June 26th, 2009 by Jim Cotterman
Maybe this time the profession is serious about associate pay changes. I’ve been a bit skeptical because the clamor for change is not new. What is new is the breadth of the realignment of pay scales and the corresponding announcements of apprenticeships (the boldest moves to address client resistance to hiring newly minted lawyers), training programs and other activities. All of these are positive steps.
However, associate compensation still appears out of line. The reductions announced so far are about half of what is probably required (i.e. going from $160,000 to $145,000 should probably go much further to $125,000 or even $100,000); thus resetting the wage scale by a decade. This is a painful reality and one that surely will fire up emotions. But the tide has changed; clients are moving quickly and assertively to reduce legal spend. This goes beyond alternative fee arrangements (AFAs). Costs of outside legal bills are going to come down, and from the early signs — down dramatically. Services will be competitively bid, outsourced, off shored, converged, internalized, re-engineered, and even forgone. Now add the AFAs to create greater certainty regarding total cost along with a healthy measure of risk transfer from the client to the law firm. All of this will bring the major line item in any law firm — the cost of people — under assault. This will affect total employment, wage scales and job expectations. The pace of the salary change is directly affected by the pace of change in what clients will pay for legal services.
Once the scale is in line, what’s next? Pay packages are likely to be less generous on the upfront money (say goodbye to signing bonuses), with reduced salaries and more modest benefits. Bonuses, possibly semi-annually or quarterly, will ease some of the pain. But expect the eligibility performance thresholds to be rigorous. There is likely to be more emphasis on skills and competencies, particularly as they relate directly to delivering valued advice and counsel to clients. But do not for a minute think that those criteria will overshadow revenue generation. It’s where the money to pay associates comes from. There is also going to be a concerted effort at looking beyond what associates know and do to how they conduct themselves. All three (skills/competencies, revenue, behavior) will be expected.
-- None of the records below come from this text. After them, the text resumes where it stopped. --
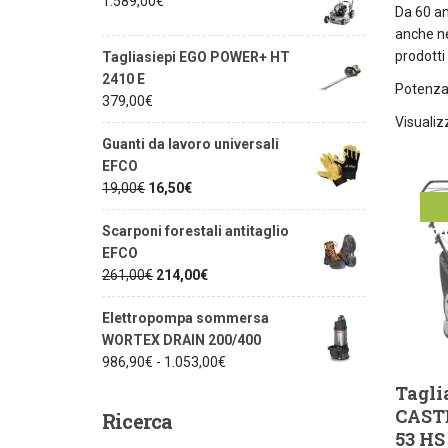
1.589,00
€
Da 60 an
anche ne
prodotti
Tagliasiepi EGO POWER+ HT
2410 E
Potenza 
379,00
€
Visualizz
Guanti da lavoro universali
EFCO
19,00
€
16,50
€
of
Scarponi forestali antitaglio
EFCO
261,00
€
214,00
€
Elettropompa sommersa
WORTEX DRAIN 200/400
986,90
€
-
1.053,00
€
Tagli
CAST
Ricerca
53 HS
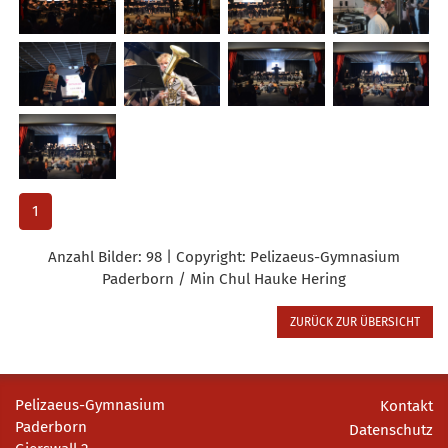
1
Anzahl Bilder: 98 | Copyright: Pelizaeus-Gymnasium
Paderborn / Min Chul Hauke Hering
ZURÜCK ZUR ÜBERSICHT
Pelizaeus-Gymnasium
Kontakt
Paderborn
Datenschutz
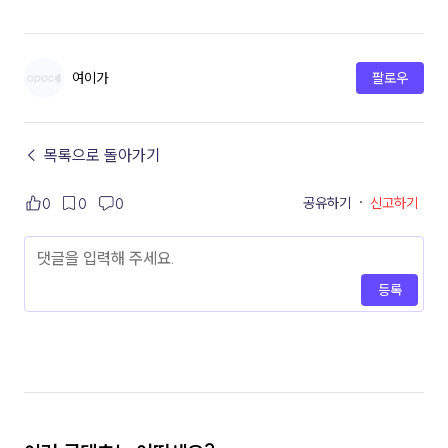
여이가
팔로우
← 목록으로 돌아가기
공유하기
·
신고하기
0
0
0
등록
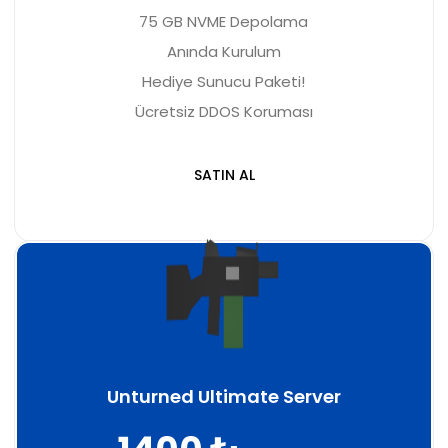
75 GB NVME Depolama
Anında Kurulum
Hediye Sunucu Paketi!
Ücretsiz DDOS Koruması
SATIN AL
Unturned Ultimate Server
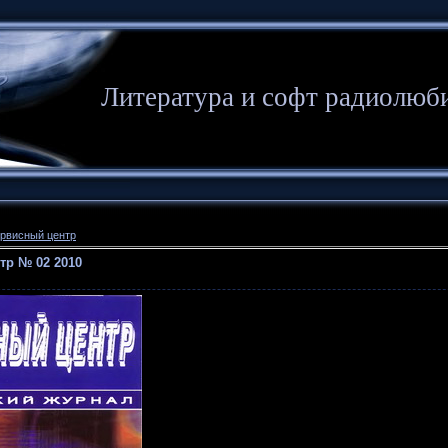
Литература и софт радиолюб
рвисный центр
тр № 02 2010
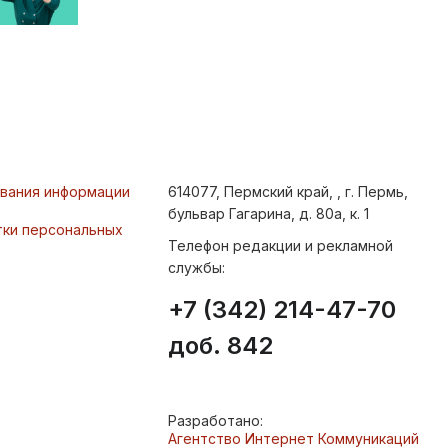
ования информации
614077, Пермский край, , г. Пермь,
бульвар Гагарина, д. 80а, к. 1
тки персональных
Телефон редакции и рекламной
службы:
+7 (342) 214-47-70
доб. 842
Разработано:
Агентство Интернет Коммуникаций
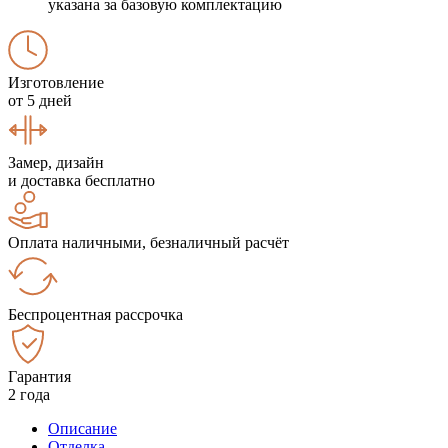
указана за базовую комплектацию
Изготовление
от 5 дней
Замер, дизайн
и доставка бесплатно
Оплата наличными, безналичный расчёт
Беспроцентная рассрочка
Гарантия
2 года
Описание
Отделка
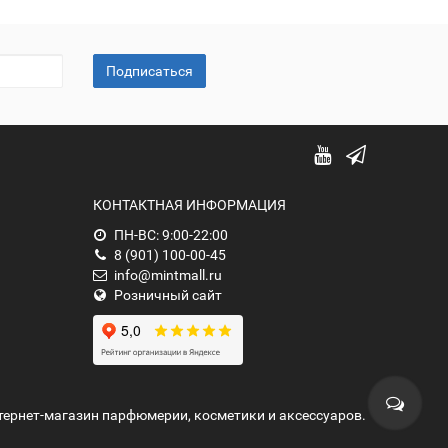
Подписаться
КОНТАКТНАЯ ИНФОРМАЦИЯ
ПН-ВС: 9:00-22:00
8 (901) 100-00-45
info@mintmall.ru
Розничный сайт
нтернет-магазин парфюмерии, косметики и аксессуаров.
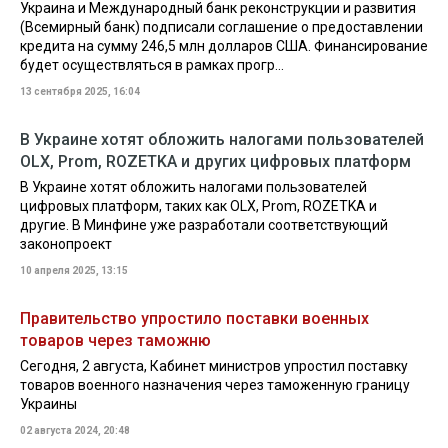
Украина и Международный банк реконструкции и развития
(Всемирный банк) подписали соглашение о предоставлении
кредита на сумму 246,5 млн долларов США. Финансирование
будет осуществляться в рамках прогр...
13 сентября 2025, 16:04
В Украине хотят обложить налогами пользователей
OLX, Prom, ROZETKA и других цифровых платформ
В Украине хотят обложить налогами пользователей
цифровых платформ, таких как OLX, Prom, ROZETKA и
другие. В Минфине уже разработали соответствующий
законопроект
10 апреля 2025, 13:15
Правительство упростило поставки военных
товаров через таможню
Сегодня, 2 августа, Кабинет министров упростил поставку
товаров военного назначения через таможенную границу
Украины
02 августа 2024, 20:48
To do this firms will define what they want from an associate over many years, build metrics and methods to grade performance, and determine what that performance is worth. Hopefully this will set milestones for career progression and even multiple career paths. Time to rethink up or out, tiered ownership and the array of tactics deployed over the past twenty years. The trade-off for associates — lower remuneration hopefully mitigated by better career development and opportunity.